* Problem details
Copy every line from the one that holds "Identify the document" to the end of the records below, exactly and with nothing else, but without any pictures.

* Extracted data
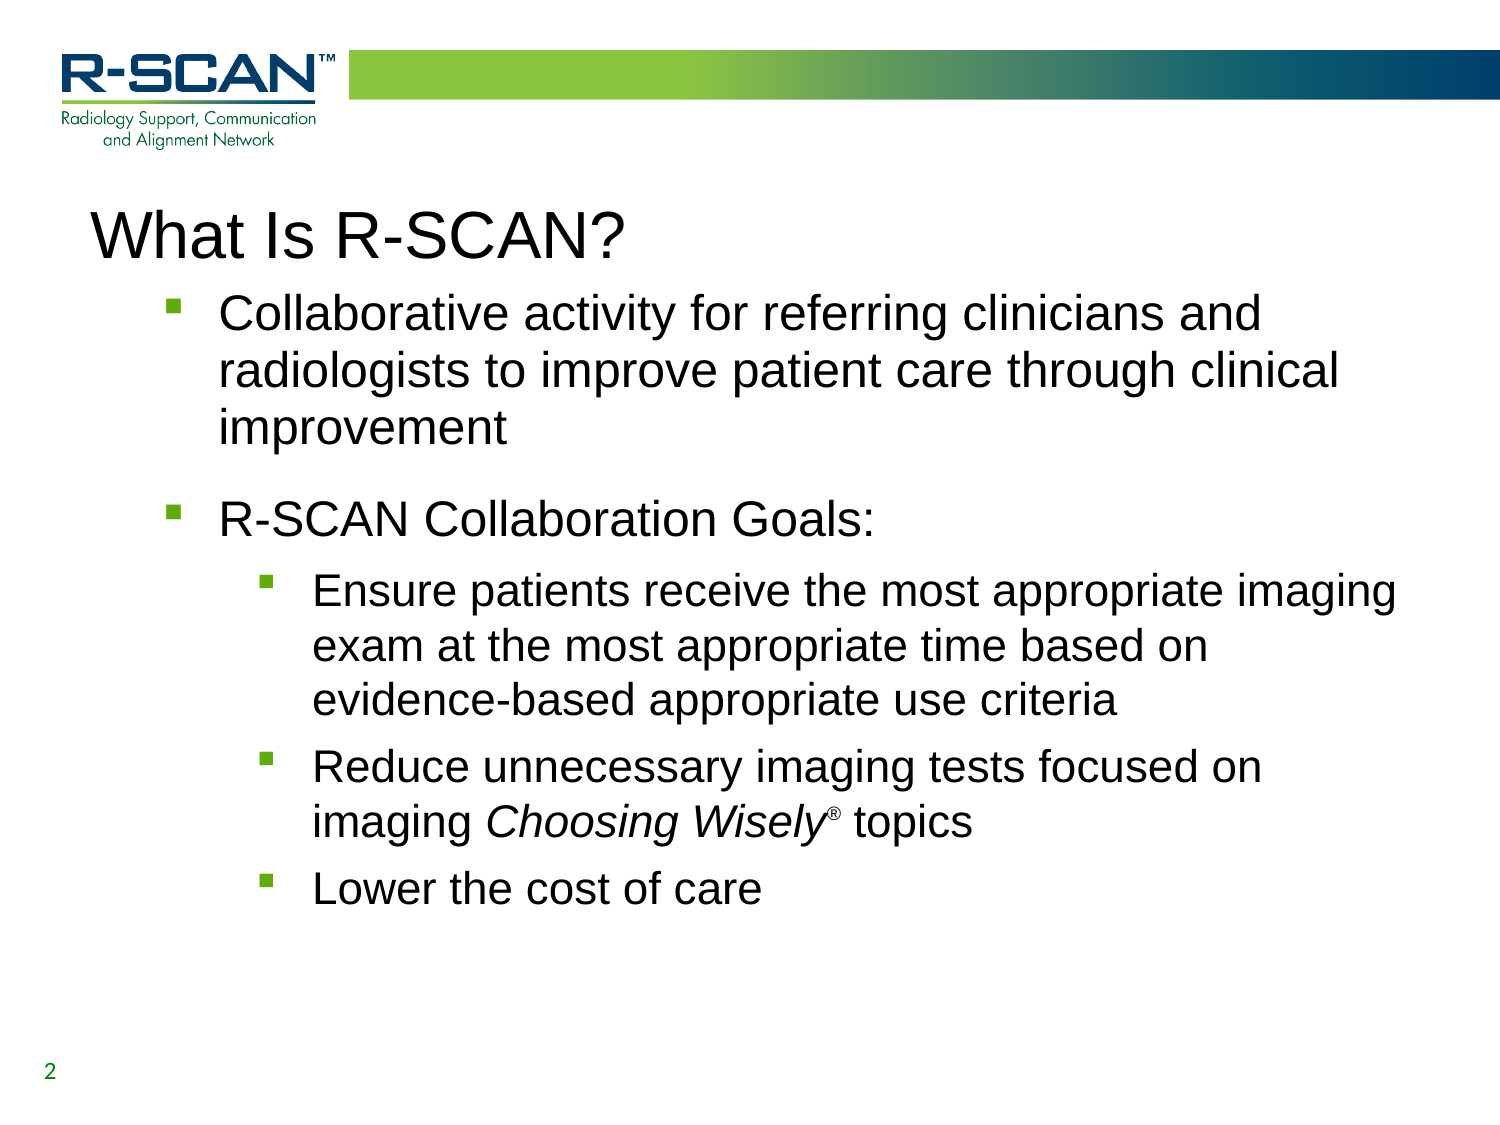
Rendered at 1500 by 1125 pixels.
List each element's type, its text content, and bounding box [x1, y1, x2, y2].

text_box Collaborative activity for referring clinicians and radiologists to improve patient care through clinical improvement R-SCAN Collaboration Goals: Ensure patients receive the most appropriate imaging exam at the most appropriate time based on evidence-based appropriate use criteria Reduce unnecessary imaging tests focused on imaging Choosing Wisely® topics Lower the cost of care [91, 277, 1422, 1042]
picture [1430, 50, 1500, 100]
picture [62, 54, 335, 150]
picture [349, 50, 1318, 100]
title What Is R-SCAN? [75, 174, 1425, 290]
slide_number 2 [29, 1039, 142, 1100]
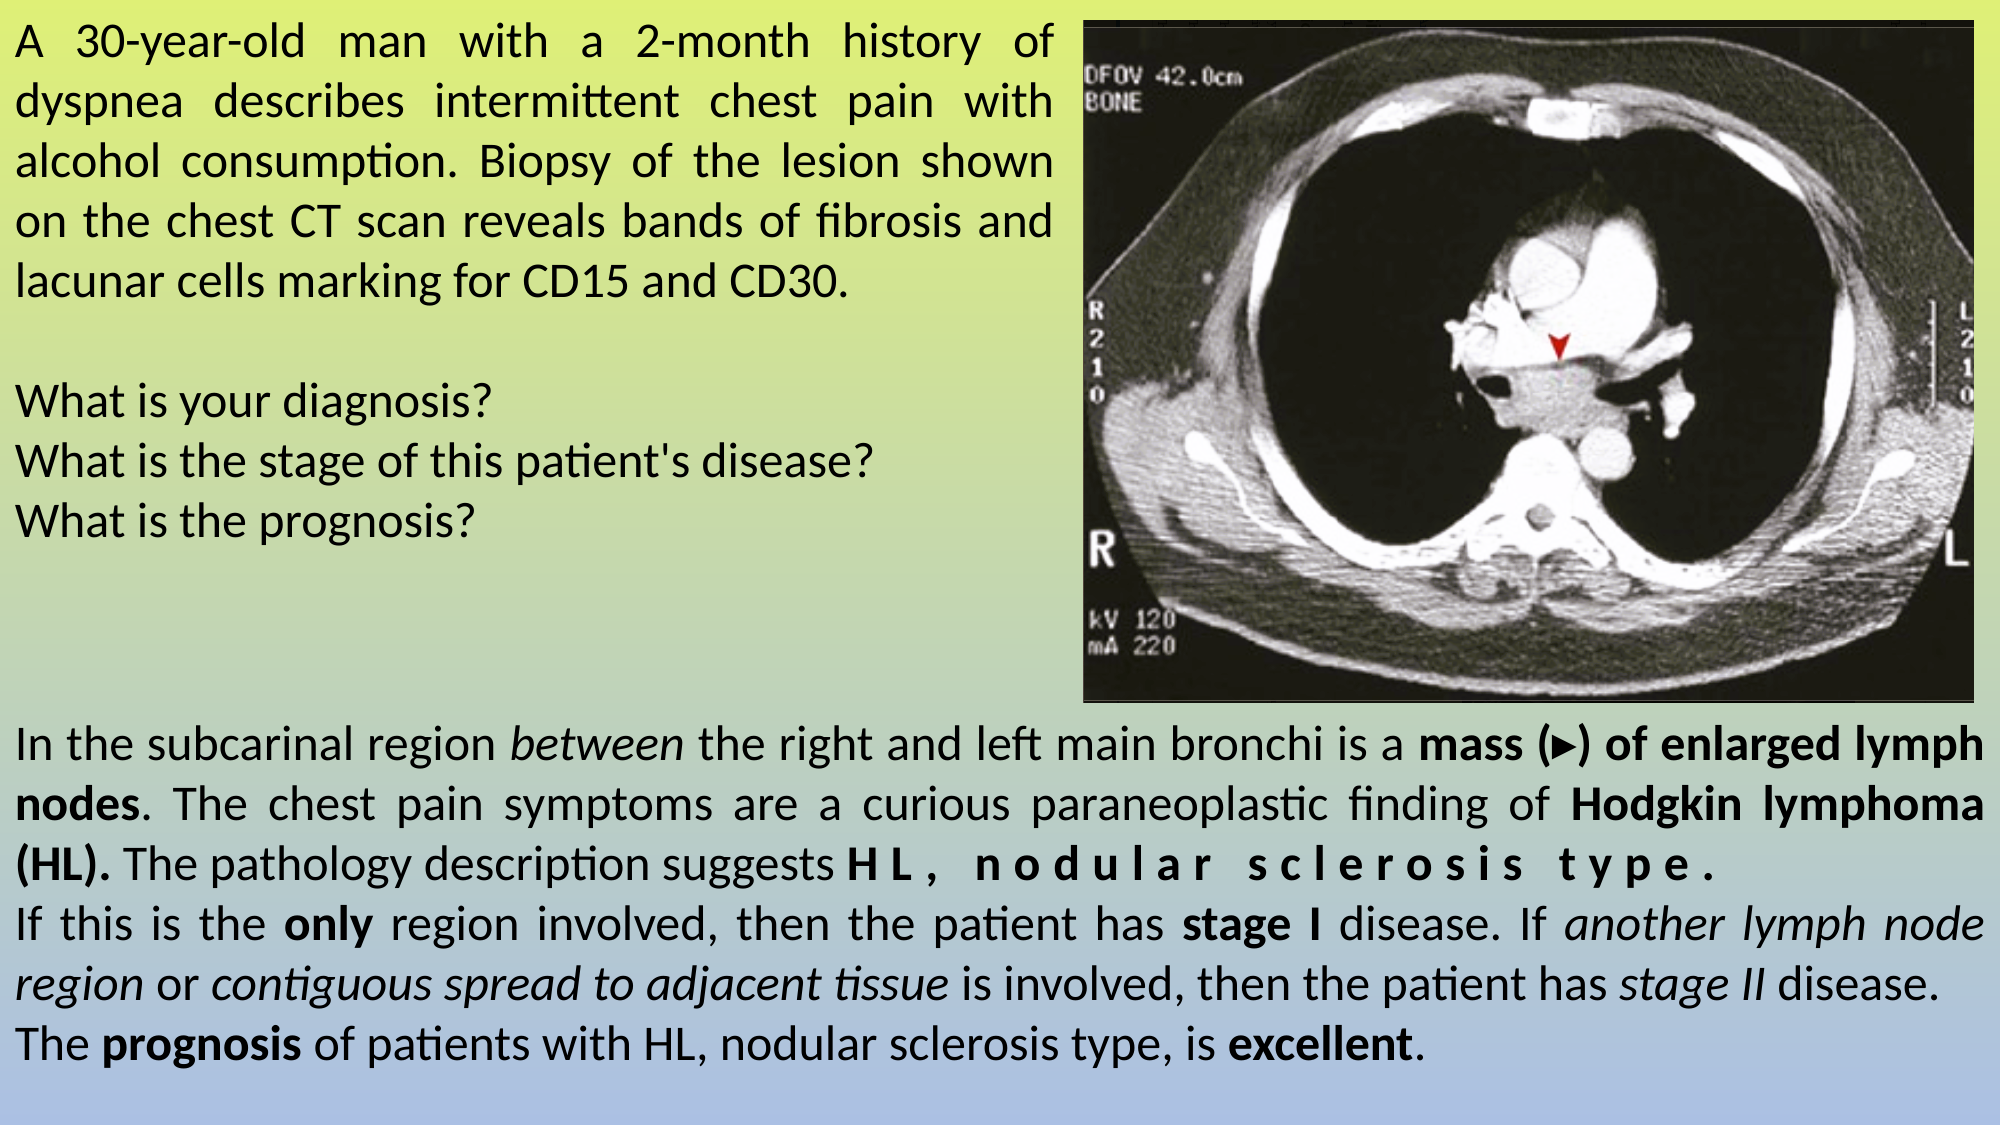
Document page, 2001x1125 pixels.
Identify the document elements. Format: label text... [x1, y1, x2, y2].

text_box A 30-year-old man with a 2-month history of dyspnea describes intermittent chest pain with alcohol consumption. Biopsy of the lesion shown on the chest CT scan reveals bands of fibrosis and lacunar cells marking for CD15 and CD30. What is your diagnosis? What is the stage of this patient's disease? What is the prognosis? [0, 0, 1070, 600]
text_box In the subcarinal region between the right and left main bronchi is a mass (▸) of enlarged lymph nodes. The chest pain symptoms are a curious paraneoplastic finding of Hodgkin lymphoma (HL). The pathology description suggests HL, nodular sclerosis type. If this is the only region involved, then the patient has stage I disease. If another lymph node region or contiguous spread to adjacent tissue is involved, then the patient has stage II disease. The prognosis of patients with HL, nodular sclerosis type, is excellent. [0, 702, 2000, 1078]
picture [1083, 20, 1974, 703]
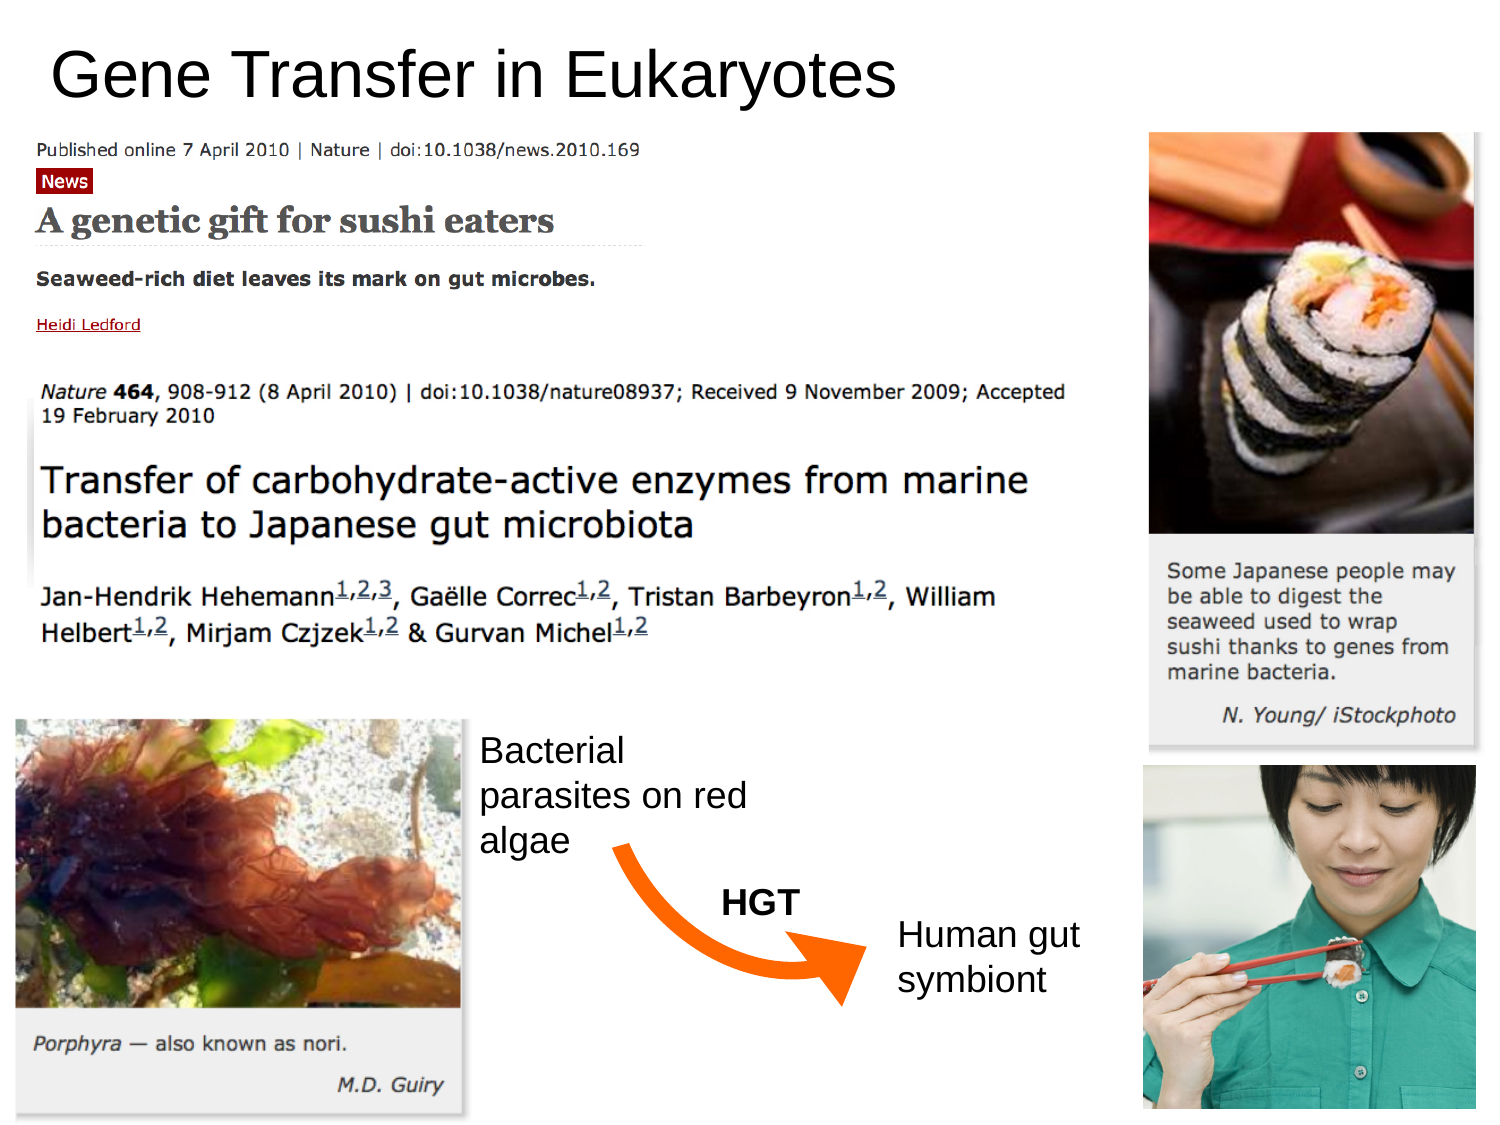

* Answer area
Identify the document elements. Format: label text... [x1, y1, x2, y2].

text_box A 30-year-old man with a 2-month history of dyspnea describes intermittent chest pain with alcohol consumption. Biopsy of the lesion shown on the chest CT scan reveals bands of fibrosis and lacunar cells marking for CD15 and CD30. What is your diagnosis? What is the stage of this patient's disease? What is the prognosis? [0, 0, 1070, 600]
text_box In the subcarinal region between the right and left main bronchi is a mass (▸) of enlarged lymph nodes. The chest pain symptoms are a curious paraneoplastic finding of Hodgkin lymphoma (HL). The pathology description suggests HL, nodular sclerosis type. If this is the only region involved, then the patient has stage I disease. If another lymph node region or contiguous spread to adjacent tissue is involved, then the patient has stage II disease. The prognosis of patients with HL, nodular sclerosis type, is excellent. [0, 702, 2000, 1078]
picture [1083, 20, 1974, 703]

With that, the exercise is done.